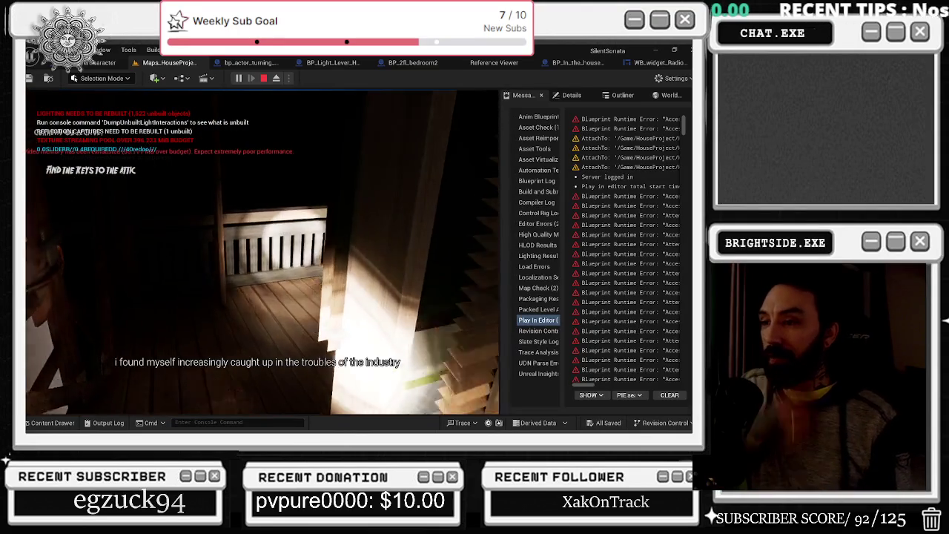
{"action": "key", "text": "w"}
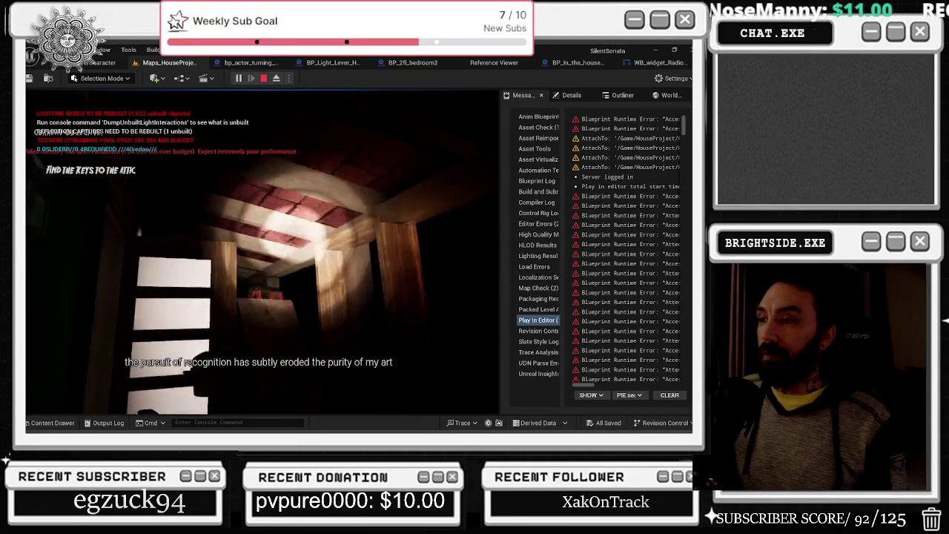
{"action": "key", "text": "w"}
{"action": "key", "text": "w"}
···
WHAT IS NEEDED: Restate the whole listing exactly as written, minus the pictures.

FINISHED EXERCISE:
{"action": "key", "text": "w"}
{"action": "key", "text": "w"}
{"action": "key", "text": "w"}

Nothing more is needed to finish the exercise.